[Page-level text extractions]
= Beginning of Section =

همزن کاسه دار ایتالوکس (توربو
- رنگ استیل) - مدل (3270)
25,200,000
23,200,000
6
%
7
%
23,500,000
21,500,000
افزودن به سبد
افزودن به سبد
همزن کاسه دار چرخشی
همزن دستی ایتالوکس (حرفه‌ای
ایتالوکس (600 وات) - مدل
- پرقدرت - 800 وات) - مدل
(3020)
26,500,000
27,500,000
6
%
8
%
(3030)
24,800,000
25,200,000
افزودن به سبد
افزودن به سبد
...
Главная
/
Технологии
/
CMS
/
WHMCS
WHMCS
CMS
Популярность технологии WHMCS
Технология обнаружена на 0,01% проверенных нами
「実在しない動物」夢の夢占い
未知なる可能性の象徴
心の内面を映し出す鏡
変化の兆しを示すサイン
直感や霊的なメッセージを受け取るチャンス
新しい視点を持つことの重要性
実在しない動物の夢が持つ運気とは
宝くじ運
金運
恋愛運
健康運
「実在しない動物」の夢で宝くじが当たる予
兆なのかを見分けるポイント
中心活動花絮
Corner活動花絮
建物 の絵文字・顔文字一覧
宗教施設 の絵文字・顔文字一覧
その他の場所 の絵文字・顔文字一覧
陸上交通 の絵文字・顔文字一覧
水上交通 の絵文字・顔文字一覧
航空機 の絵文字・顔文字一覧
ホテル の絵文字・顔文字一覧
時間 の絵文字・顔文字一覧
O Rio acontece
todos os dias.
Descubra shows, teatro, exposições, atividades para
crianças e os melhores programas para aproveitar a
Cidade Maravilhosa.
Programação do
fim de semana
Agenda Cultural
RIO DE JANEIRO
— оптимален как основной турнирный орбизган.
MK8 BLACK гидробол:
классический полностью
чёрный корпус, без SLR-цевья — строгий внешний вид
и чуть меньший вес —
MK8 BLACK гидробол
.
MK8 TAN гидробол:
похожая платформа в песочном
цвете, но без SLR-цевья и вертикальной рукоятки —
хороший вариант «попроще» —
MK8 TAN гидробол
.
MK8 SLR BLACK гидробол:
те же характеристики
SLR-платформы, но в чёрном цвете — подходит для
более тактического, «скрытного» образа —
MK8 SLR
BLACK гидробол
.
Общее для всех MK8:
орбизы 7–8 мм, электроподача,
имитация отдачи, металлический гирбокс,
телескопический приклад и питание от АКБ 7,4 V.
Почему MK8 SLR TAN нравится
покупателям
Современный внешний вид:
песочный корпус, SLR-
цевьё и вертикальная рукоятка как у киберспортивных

= End of Section =

§ Written task
Your reply must repeat the records above exactly and in full.

§ Worked solution
همزن کاسه دار ایتالوکس (توربو
- رنگ استیل) - مدل (3270)
25,200,000
23,200,000
6
%
7
%
23,500,000
21,500,000
افزودن به سبد
افزودن به سبد
همزن کاسه دار چرخشی
همزن دستی ایتالوکس (حرفه‌ای
ایتالوکس (600 وات) - مدل
- پرقدرت - 800 وات) - مدل
(3020)
26,500,000
27,500,000
6
%
8
%
(3030)
24,800,000
25,200,000
افزودن به سبد
افزودن به سبد
...
Главная
/
Технологии
/
CMS
/
WHMCS
WHMCS
CMS
Популярность технологии WHMCS
Технология обнаружена на 0,01% проверенных нами
「実在しない動物」夢の夢占い
未知なる可能性の象徴
心の内面を映し出す鏡
変化の兆しを示すサイン
直感や霊的なメッセージを受け取るチャンス
新しい視点を持つことの重要性
実在しない動物の夢が持つ運気とは
宝くじ運
金運
恋愛運
健康運
「実在しない動物」の夢で宝くじが当たる予
兆なのかを見分けるポイント
中心活動花絮
Corner活動花絮
建物 の絵文字・顔文字一覧
宗教施設 の絵文字・顔文字一覧
その他の場所 の絵文字・顔文字一覧
陸上交通 の絵文字・顔文字一覧
水上交通 の絵文字・顔文字一覧
航空機 の絵文字・顔文字一覧
ホテル の絵文字・顔文字一覧
時間 の絵文字・顔文字一覧
O Rio acontece
todos os dias.
Descubra shows, teatro, exposições, atividades para
crianças e os melhores programas para aproveitar a
Cidade Maravilhosa.
Programação do
fim de semana
Agenda Cultural
RIO DE JANEIRO
— оптимален как основной турнирный орбизган.
MK8 BLACK гидробол:
классический полностью
чёрный корпус, без SLR-цевья — строгий внешний вид
и чуть меньший вес —
MK8 BLACK гидробол
.
MK8 TAN гидробол:
похожая платформа в песочном
цвете, но без SLR-цевья и вертикальной рукоятки —
хороший вариант «попроще» —
MK8 TAN гидробол
.
MK8 SLR BLACK гидробол:
те же характеристики
SLR-платформы, но в чёрном цвете — подходит для
более тактического, «скрытного» образа —
MK8 SLR
BLACK гидробол
.
Общее для всех MK8:
орбизы 7–8 мм, электроподача,
имитация отдачи, металлический гирбокс,
телескопический приклад и питание от АКБ 7,4 V.
Почему MK8 SLR TAN нравится
покупателям
Современный внешний вид:
песочный корпус, SLR-
цевьё и вертикальная рукоятка как у киберспортивных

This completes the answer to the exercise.